Ben Affleck never seemed to be anyone’s favourite actor. Not only did he feature as a punchline to a song in Team America, he seldom gets credit for the Oscar he won alongside his writing partner Matt Damon for Good Will Hunting. Despite some great films in his early career he appeared to go from (critical and financial) flop to flop. Though it’s hard to lay all the blame at his door, most people often did.
Despite a lot of positive attention for his portrayal of George Reeve in Hollywoodland, a year later he jumped behind the camera for his directorial debut Gone Baby Gone which opened to rave reviews. His next effort The Town (which he also starred in) was a commercial and critical success. Even his acting was getting better reviews. It’s through this that people can now say without irony that they’ll looking forward to the next Ben Affleck film…especially if he’s directing it.
Argo is based on the Iran hostage crisis of 1979-1981, when a large number of Iranian citizens stormed the US embassy. 6 members managed to escape where they took refuge in the house of Canadian ambassador Ken Taylor (Victor Garber). The US knows where it’s trapped citizens are however can not risk extracting them without endangering their lives.
Enter Tony Mendez (Ben Affleck) who specialises in such cases. Initially brought in as a consultant, he quickly starts to point out the flaws in their plans. Although he offers no alternatives, he gets inspiration while watching Battle for the Planet of the Apes on TV. His plan is to create a cover story that escapees are part of a Canadian film crew, scouting “exotic” locations in Iran for a sci fi film.
Along with his supervisor Jack O’Donnell (Bryan Cranston), they enlist the help of Hollywood make-up artist John Chambers (John Goodman) who has helped the CIA in the past with disguises for their operatives. Chambers puts them in touch with film producer Lester Siegel (Alan Arkin) and their plan begins to take shape. All they need to do is create a fake film production and make it “real”.
The film starts off with an animated backstory of the history of Iran that helps us understand as to why the Iranians are so pissed. Such a technique is usually reserved for quirky (shudder) indie comedies that usually puts me off the film before it even gets going. Here however, it works as it’s used as a clear narrative device and not an attempt to be hip. The opening scene is as brutal as it is tense. Throwing us into the rioting mob just minutes before they take the embassy lets us know that Affleck isn’t going to let the audience go until this film is done. Whenever the hostages or the escapees are on screen, there’s a sense that something bad is going to happen to them.
Considering the serious nature of the film, there’s more than a few laughs along the way, usually delivered by Goodman and Arkin who come from a world that appears to be the bastard child of Entourage and Mad Men. Both men are excellent in their roles and are used sparingly enough to allow the audience the chance to sit back in their seat, even if just for a couple of minutes.

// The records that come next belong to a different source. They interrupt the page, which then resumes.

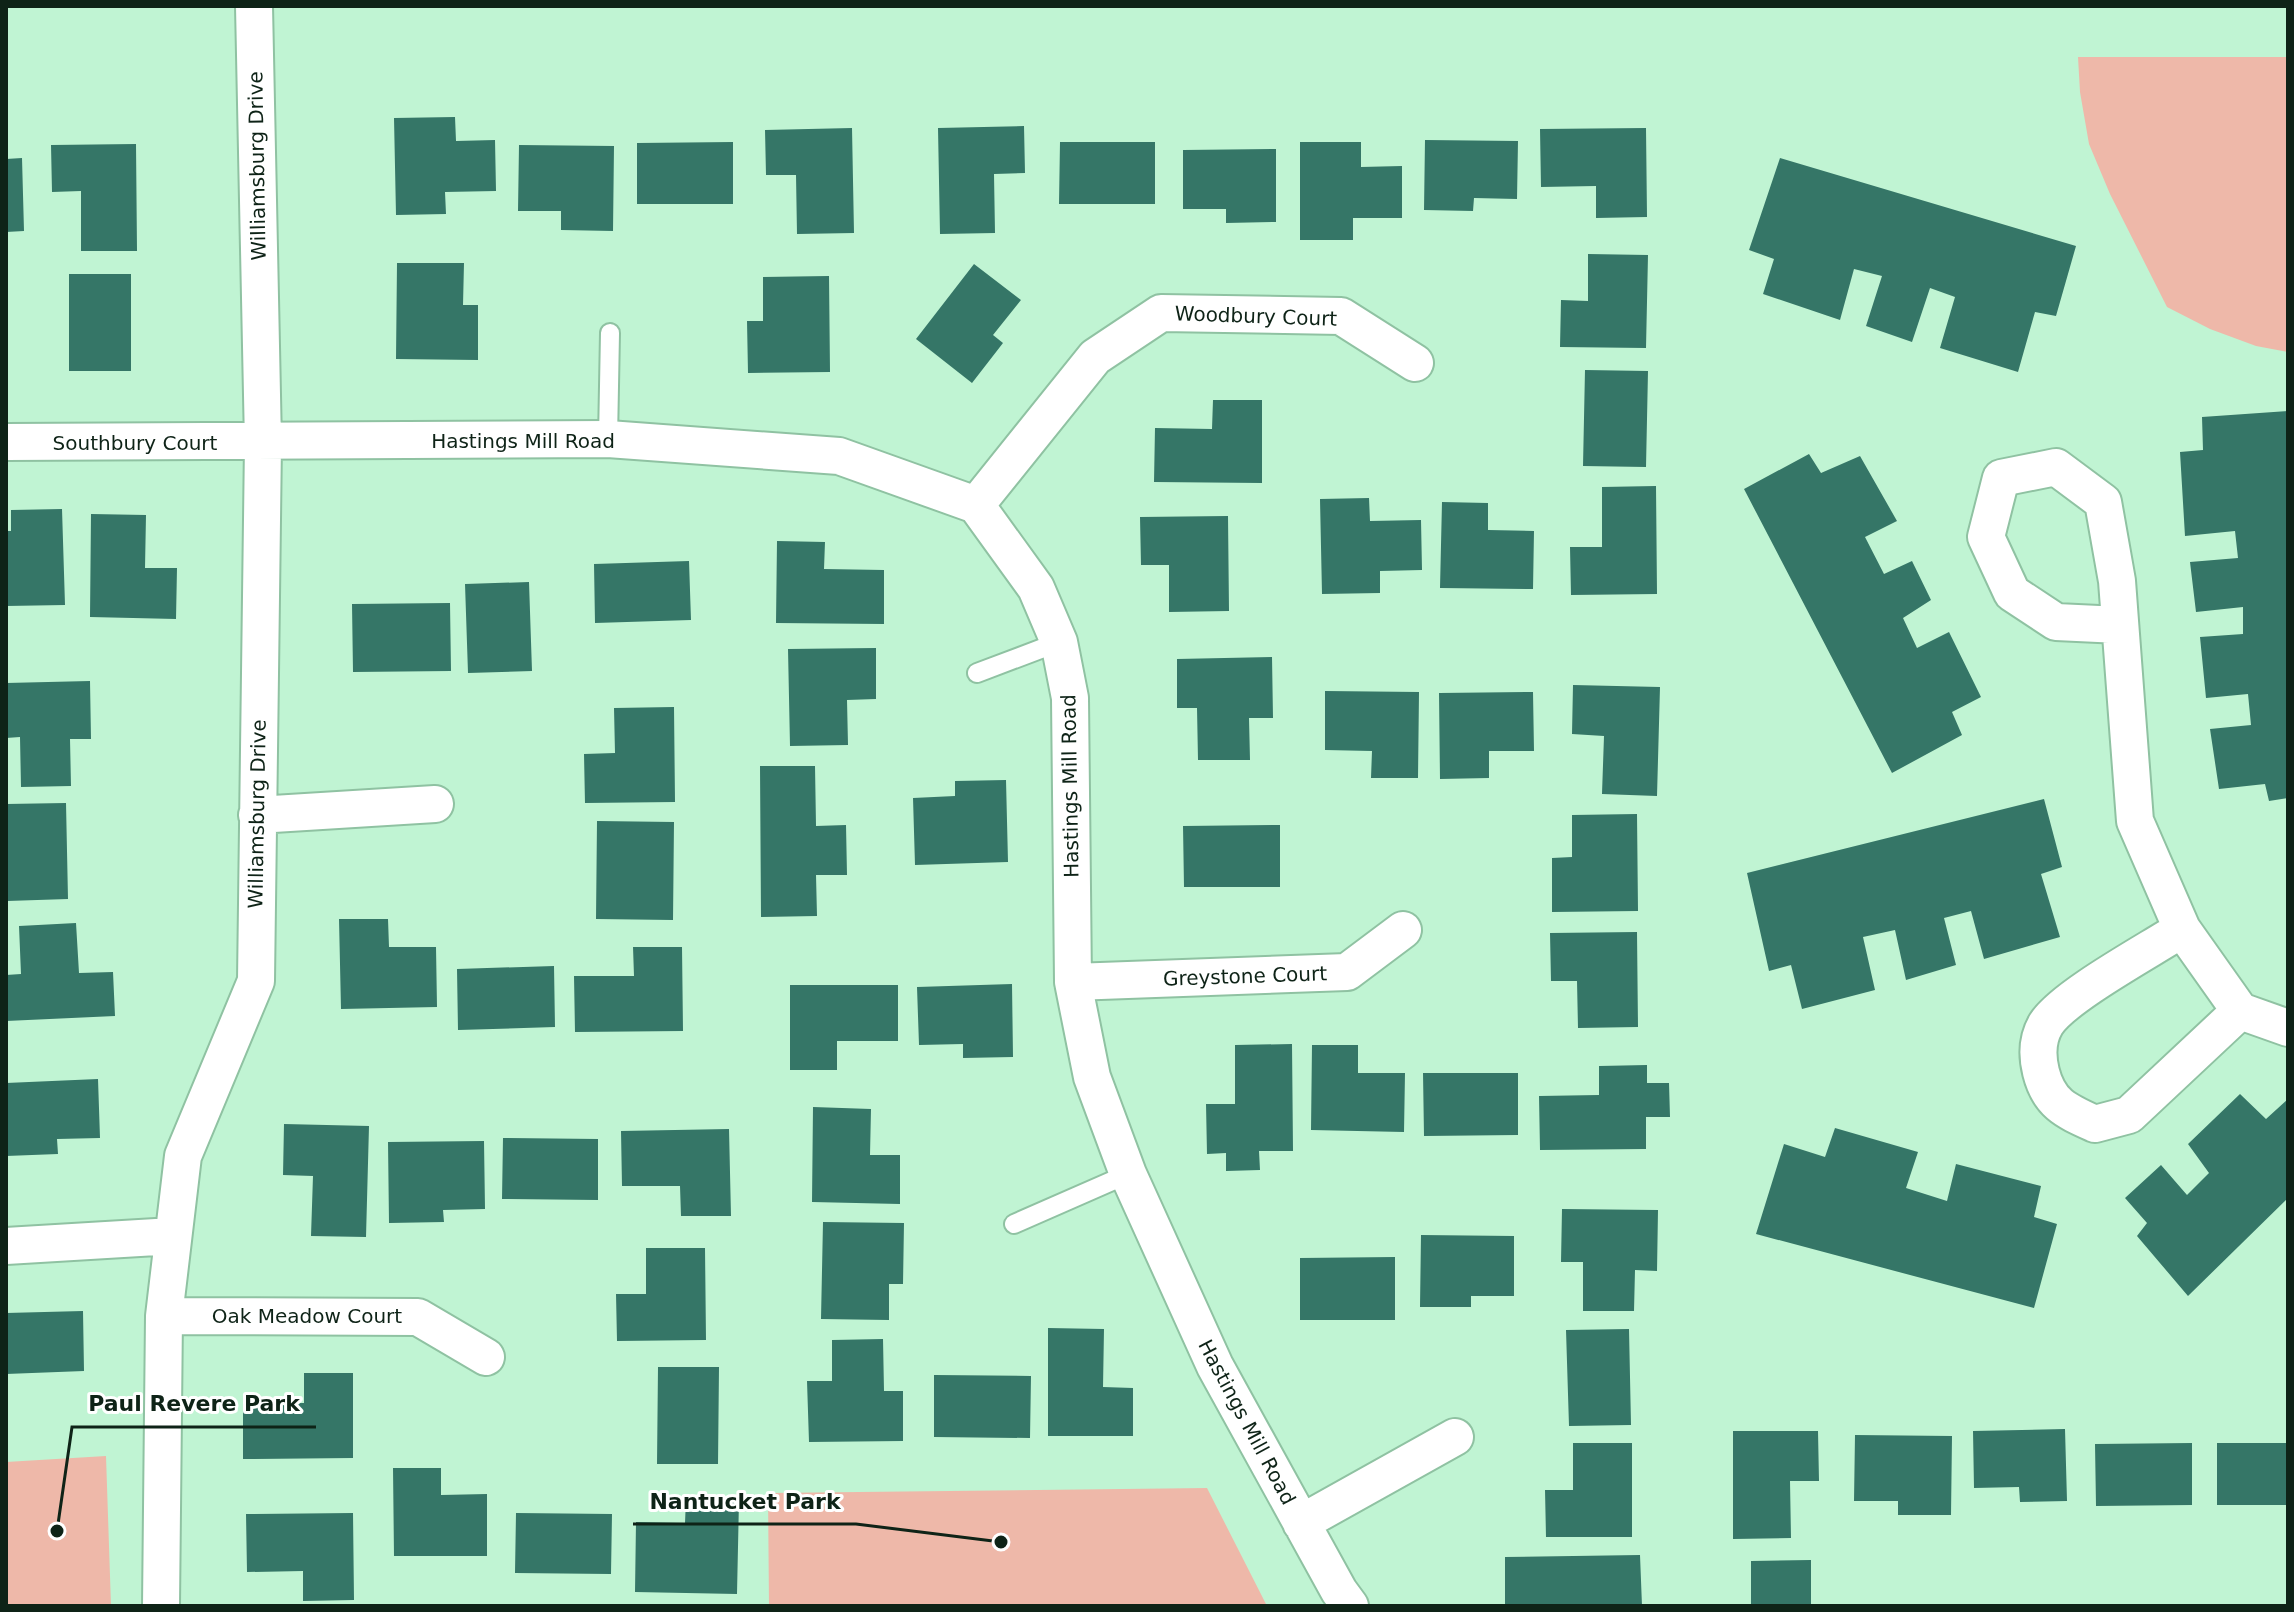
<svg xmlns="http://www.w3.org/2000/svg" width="2294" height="1612" viewBox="0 0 2294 1612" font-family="'DejaVu Sans',sans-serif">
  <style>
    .green { fill: #eeb8a9 }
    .building { fill: #357667 }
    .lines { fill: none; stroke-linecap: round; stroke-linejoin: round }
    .service-casing { stroke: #8fc2a2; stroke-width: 22 }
    .minor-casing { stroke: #8fc2a2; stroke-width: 40 }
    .service { stroke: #fff; stroke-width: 18 }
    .minor { stroke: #fff; stroke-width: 36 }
    .labels { text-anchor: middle; stroke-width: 6; stroke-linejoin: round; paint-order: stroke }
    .street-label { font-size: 20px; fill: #0e2317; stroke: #fff }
    .leader { fill: none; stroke: #0e2317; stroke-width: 3 }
    .callout-dot { fill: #0e2317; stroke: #fff; stroke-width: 3 }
    .callout-label { font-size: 22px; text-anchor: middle; font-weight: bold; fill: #0e2317; stroke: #fff; stroke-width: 6; stroke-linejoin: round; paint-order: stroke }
  </style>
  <rect width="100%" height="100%" fill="#c0f4d3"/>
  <!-- green -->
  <path class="green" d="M2078 57H2288V352L2256 346 2210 329 2167 307 2110 194 2089 144 2080 92Z
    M106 1456 111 1606H6V1462Z
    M1207 1488 1267 1606H769L768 1493Z"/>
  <!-- building -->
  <path class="building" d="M455 117 456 141 495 140 496 191 445 192 446 214 396 215 394 118Z
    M1024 126 1025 173 994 174 995 233 940 234 938 128Z
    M852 128 854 233 797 234 796 175H766L765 130Z
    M1646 128 1647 217 1596 218V186L1541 187 1540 129Z
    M1425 140 1518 141 1517 199 1474 198 1473 211 1424 210Z
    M733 142V204H637V143Z
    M1060 142H1155V204H1059Z
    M1300 142H1361V167L1402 166V218H1353V240H1300Z
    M136 144 137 251H81V191L52 192 51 145Z
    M519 145 614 146 613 231 561 230V211H518Z
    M1276 149V222L1226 223V209H1183V150Z
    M22 158 24 231 6 232V159Z
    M1780 158 2076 246 2056 316 2035 312 2018 372 1940 348 1955 297 1930 288 1912 342 1866 326 1882 276 1854 269 1840 320 1763 294 1774 259 1749 250Z
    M1588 254 1648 255 1646 348 1560 347 1561 300 1588 301Z
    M397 263H464L463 305H478V360L396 359Z
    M974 264 1021 300 993 335 1003 343 972 383 916 339Z
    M69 274H131V371H69Z
    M829 276 830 372 748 373 747 321H763V277Z
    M1585 370 1648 371 1646 467 1583 466Z
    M1213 400H1262V483L1154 482 1155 428 1212 429Z
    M2288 411V798L2269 801 2265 784 2219 789 2210 729 2251 725 2248 694 2206 698 2200 637 2243 634V607L2196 612 2190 562 2238 558 2235 531 2185 536 2180 452 2203 450 2202 417Z
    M1809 454 1821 473 1860 456 1897 521 1865 537 1884 574 1912 561 1931 600 1903 618 1917 648 1949 632 1981 697 1952 712 1962 735 1892 773 1744 489Z
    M1656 486 1657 594 1571 595 1570 547H1602V487Z
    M1369 498 1370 521 1421 520 1422 570 1380 571V593L1322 594 1320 499Z
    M1442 502 1488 503V530L1534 531 1533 589 1440 588Z
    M62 509 65 605 6 606V531H11V510Z
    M91 514 146 515 145 568H177L176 619 90 617Z
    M1228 516 1229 611 1169 612V565H1141L1140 517Z
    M777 541 825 542 824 569 884 570V624L776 623Z
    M689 561 691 620 595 623 594 564Z
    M529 582 532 671 468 673 465 584Z
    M450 603 451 671 353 672 352 604Z
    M876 648V699L847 700 848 745 790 746 788 649Z
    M1272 657 1273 718H1249L1250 760H1198L1197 708H1177V659Z
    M90 681 91 739H70L71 786 21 787 20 737 6 738V683Z
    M1573 685 1660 687 1657 796 1602 794 1604 736 1572 734Z
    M1325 691 1419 692 1418 778H1371L1372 751 1325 750Z
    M1533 692 1534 751H1489V778L1440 779 1439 693Z
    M674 707 675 802 585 803 584 754 615 753 614 708Z
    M760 766H815L816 826 846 825 847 875H816L817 916 761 917Z
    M1006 780 1008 862 915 865 913 798 955 796V781Z
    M2044 799 2062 867 2041 874 2060 937 1984 959 1971 911 1944 918 1956 965 1906 980 1895 930 1863 937 1875 990 1802 1009 1791 965 1769 971 1747 873Z
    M66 803 68 899 7 901 6 804Z
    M1637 814 1638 911 1552 912V858L1572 857V815Z
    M597 821 674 822 673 920 596 919Z
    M1280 825V887H1184L1183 826Z
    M339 919H388L389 947H436L437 1007 341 1009Z
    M76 923 79 973 113 972 115 1016 6 1021V975L21 974 19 926Z
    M1637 932 1638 1027 1578 1028 1577 981H1551L1550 933Z
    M633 947H682L683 1031 575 1032 574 976H634Z
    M554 966 555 1027 458 1030 457 969Z
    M1012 984 1013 1057 963 1058V1044L919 1045 917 987Z
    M790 985H898V1041H837V1070H790Z
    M1292 1044 1293 1151H1259L1260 1170 1226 1171V1153L1207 1154 1206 1104H1235V1045Z
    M1312 1045H1358V1073H1405L1404 1132 1311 1130Z
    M1647 1065V1083H1669L1670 1117H1646V1149L1540 1150 1539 1096 1599 1095V1066Z
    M1423 1073H1518V1135L1424 1136Z
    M98 1079 100 1138 57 1139 58 1154 6 1156V1083Z
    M2240 1094 2266 1119 2288 1099V1198L2188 1296 2137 1236 2147 1223 2125 1198 2161 1165 2187 1195 2209 1173 2188 1144Z
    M813 1107 871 1109 870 1155H900V1204L812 1202Z
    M284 1124 369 1126 366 1237 311 1236 313 1176 283 1175Z
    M1835 1128 1918 1152 1906 1188 1947 1201 1956 1164 2041 1186 2034 1217 2057 1224 2034 1308 1756 1234 1784 1144 1825 1157Z
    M729 1129 731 1216H681L680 1186H622L621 1131Z
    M503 1138 598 1139V1200L502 1199Z
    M484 1141 485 1209 443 1210 444 1222 389 1223 388 1142Z
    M1562 1209 1658 1210 1657 1271 1635 1270 1634 1311H1583V1262H1561Z
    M823 1222 904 1223 903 1284H889V1320L821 1319Z
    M1421 1235 1514 1236V1296H1471V1307H1420Z
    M646 1248H705L706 1340 617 1341 616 1294H646Z
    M1395 1257V1320H1300V1258Z
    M83 1311 84 1371 6 1374V1313Z
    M1048 1328 1104 1329 1103 1387 1133 1388V1436H1048Z
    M1629 1329 1631 1425 1569 1426 1566 1330Z
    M883 1339 884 1391H903V1441L809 1442 807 1381H832V1340Z
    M658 1367H719L718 1464H657Z
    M304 1373H353V1458L243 1459V1404L304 1403Z
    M934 1375 1031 1376 1030 1438 934 1437Z
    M2065 1429 2067 1501 2020 1502 2019 1487 1974 1488 1973 1431Z
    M1733 1431H1818L1819 1481H1790L1791 1538 1733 1539Z
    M1855 1435 1952 1436 1951 1515H1898V1501H1854Z
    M1573 1443H1632V1537H1546L1545 1490H1573Z
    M2192 1443V1505L2096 1506 2095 1444Z
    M2217 1443H2288V1505H2217Z
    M393 1468H441V1495L487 1494V1556H394Z
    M686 1499 739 1500 737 1594 635 1592 636 1522 685 1523Z
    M353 1513 354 1600 303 1601V1571L247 1572 246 1514Z
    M516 1513 612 1514 611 1574 515 1573Z
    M1640 1555 1642 1606H1505V1557Z
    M1811 1560V1606H1751V1561Z"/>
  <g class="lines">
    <defs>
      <path id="service" d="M608 439 610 333
        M977 673 1059 642
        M1014 1224 1128 1174"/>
      <path id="minor" d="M6 442 608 439 839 456 976 505 1036 588 1059 642 1070 698 1073 982 1092 1077 1128 1174 1215 1366 1339 1591 1350 1606
        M976 505 1095 357 1161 313 1341 316 1415 363
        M2120 625 2056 622 2012 593 1986 537 2001 478 2056 467 2103 502 2117 581 2135 821 2182 929 2240 1011 2288 1028
        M257 815 435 804
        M2182 929C2150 950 2064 996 2046 1024 2037 1039 2037 1056 2041 1072 2049 1104 2066 1111 2095 1124L2129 1115 2240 1011
        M1073 982 1347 972 1403 930
        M6 1246 173 1236
        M164 1316 418 1317 486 1357
        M1301 1523 1455 1437
        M161 1606 164 1316 183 1156 256 981 263 443 254 6"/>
    </defs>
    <!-- service casing -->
    <use href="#service" class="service-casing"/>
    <!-- minor casing -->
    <use href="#minor" class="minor-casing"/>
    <!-- service -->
    <use href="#service" class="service"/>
    <!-- minor -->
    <use href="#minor" class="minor"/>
  </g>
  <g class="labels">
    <!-- street labels -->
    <g class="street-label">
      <text transform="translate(257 166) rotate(-91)" y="7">Williamsburg Drive</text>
      <text transform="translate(1256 316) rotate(2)" y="7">Woodbury Court</text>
      <text x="523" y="448">Hastings Mill Road</text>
      <text x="135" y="450">Southbury Court</text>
      <text transform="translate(1070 786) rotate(-91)" y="7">Hastings Mill Road</text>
      <text transform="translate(257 814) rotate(-89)" y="7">Williamsburg Drive</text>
      <text transform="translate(1245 976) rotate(-2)" y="7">Greystone Court</text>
      <text x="307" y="1323">Oak Meadow Court</text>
      <text transform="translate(1247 1422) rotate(62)" y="7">Hastings Mill Road</text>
    </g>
  </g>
  <!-- callouts -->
  <path class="leader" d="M57 1531L72 1427H316M1001 1542L856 1524H633"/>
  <g class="callout-dot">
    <circle cx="57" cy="1531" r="8"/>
    <circle cx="1001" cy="1542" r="8"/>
  </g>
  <g class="callout-label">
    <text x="194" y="1411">Paul Revere Park</text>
    <text x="745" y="1509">Nantucket Park</text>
  </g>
  <!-- border -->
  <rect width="2294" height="1612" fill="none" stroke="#0e2317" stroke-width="16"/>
</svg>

Argo is a thriller however, and tension is the name of the game. Cranston portrays his role with an intensity that always threatens to boil over. Affleck’s take on Mendez is more relaxed. This is vital to his role in the film as he has to be the calming influence. If he cracks the escapees have no chance.
The only real criticisms to take from the film are its historical inaccuracies. Affleck himself admitted that they took a lot of dramatic license with the film, hence why “it’s based on a true story, rather than this is a true story”. Which is allowed in the movie world, especially if it works in favour of a better film. And with Argo it certainly does. No more than in the third act when the tension is turned up to 11 as Mendez puts his suicidal plan into motion.
With Gone Baby Gone Affleck hinted at where his true talent lies. That’s not to take away from his fine performances in The Town and Argo by any means, however both critics and audiences are loving his work behind the camera, and deservedly so.
Don’t bet against him putting another Oscar on his mantlepiece before he retires.